Your objective
Give the number of lines in the data below containing the word "await", with no other text.

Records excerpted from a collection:

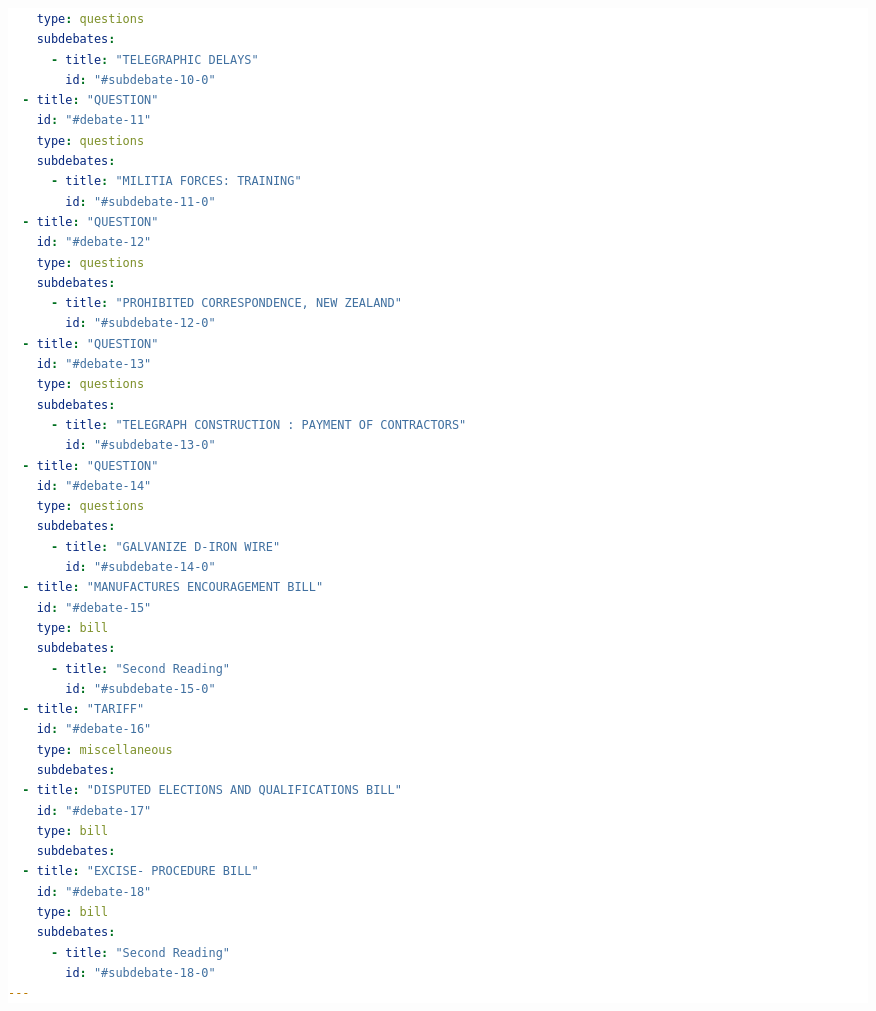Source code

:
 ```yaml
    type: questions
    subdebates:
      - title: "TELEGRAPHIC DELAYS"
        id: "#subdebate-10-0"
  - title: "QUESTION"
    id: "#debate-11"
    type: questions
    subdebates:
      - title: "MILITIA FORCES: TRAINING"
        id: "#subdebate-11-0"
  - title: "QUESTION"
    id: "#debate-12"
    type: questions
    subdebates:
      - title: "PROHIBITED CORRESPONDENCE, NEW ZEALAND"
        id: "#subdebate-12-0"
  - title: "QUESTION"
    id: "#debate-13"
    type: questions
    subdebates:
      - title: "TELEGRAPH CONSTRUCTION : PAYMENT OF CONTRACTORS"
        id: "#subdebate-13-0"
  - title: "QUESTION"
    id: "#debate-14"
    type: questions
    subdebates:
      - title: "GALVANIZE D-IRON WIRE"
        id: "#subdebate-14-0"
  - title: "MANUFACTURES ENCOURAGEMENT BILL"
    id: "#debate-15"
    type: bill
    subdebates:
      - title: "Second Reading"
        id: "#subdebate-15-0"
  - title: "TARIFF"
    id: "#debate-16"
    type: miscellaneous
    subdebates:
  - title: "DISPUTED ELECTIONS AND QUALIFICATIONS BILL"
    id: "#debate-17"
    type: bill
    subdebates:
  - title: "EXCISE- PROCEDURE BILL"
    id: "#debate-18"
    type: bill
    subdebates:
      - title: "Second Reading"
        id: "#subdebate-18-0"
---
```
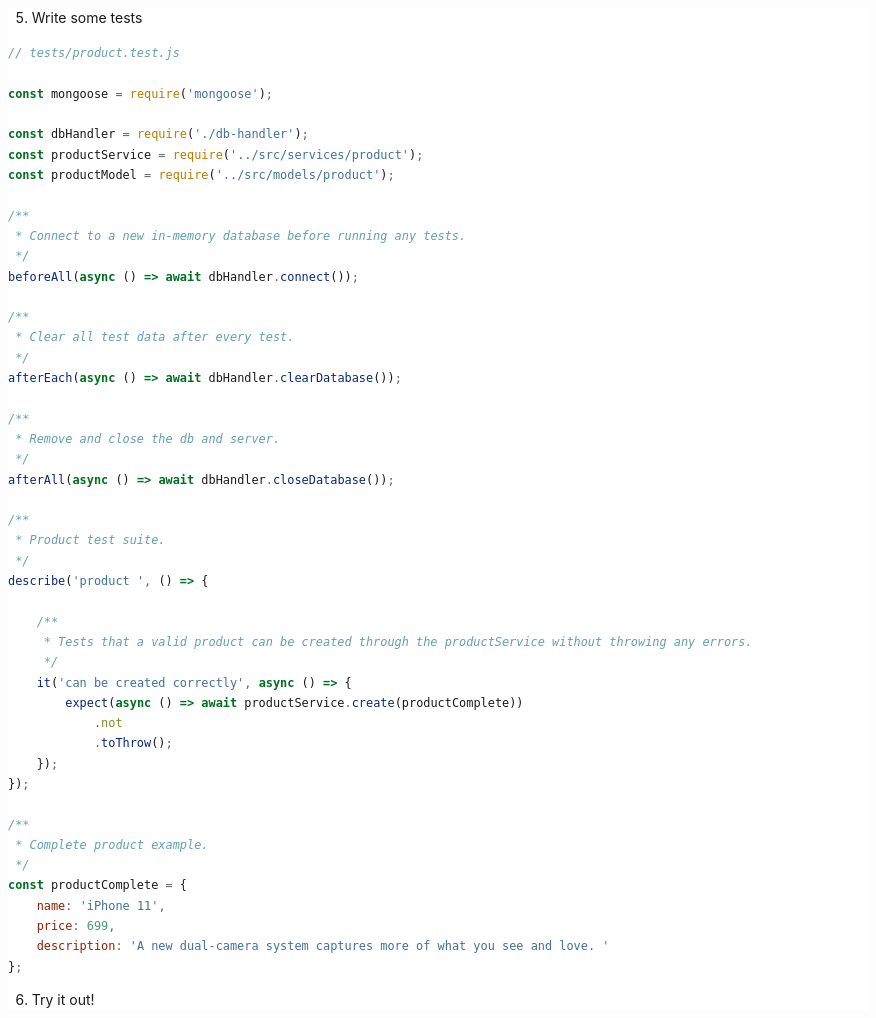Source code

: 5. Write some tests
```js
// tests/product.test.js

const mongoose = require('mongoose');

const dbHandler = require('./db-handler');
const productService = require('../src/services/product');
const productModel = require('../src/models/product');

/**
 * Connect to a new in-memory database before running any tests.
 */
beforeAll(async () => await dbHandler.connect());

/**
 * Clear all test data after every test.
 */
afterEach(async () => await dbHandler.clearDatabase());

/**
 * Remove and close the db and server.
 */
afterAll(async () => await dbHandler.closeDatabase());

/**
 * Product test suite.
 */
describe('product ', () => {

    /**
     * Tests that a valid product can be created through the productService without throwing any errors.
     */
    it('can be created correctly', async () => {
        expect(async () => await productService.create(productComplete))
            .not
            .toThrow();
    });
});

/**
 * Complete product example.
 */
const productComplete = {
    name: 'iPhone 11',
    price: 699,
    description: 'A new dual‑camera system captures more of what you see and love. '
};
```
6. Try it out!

Written answer
4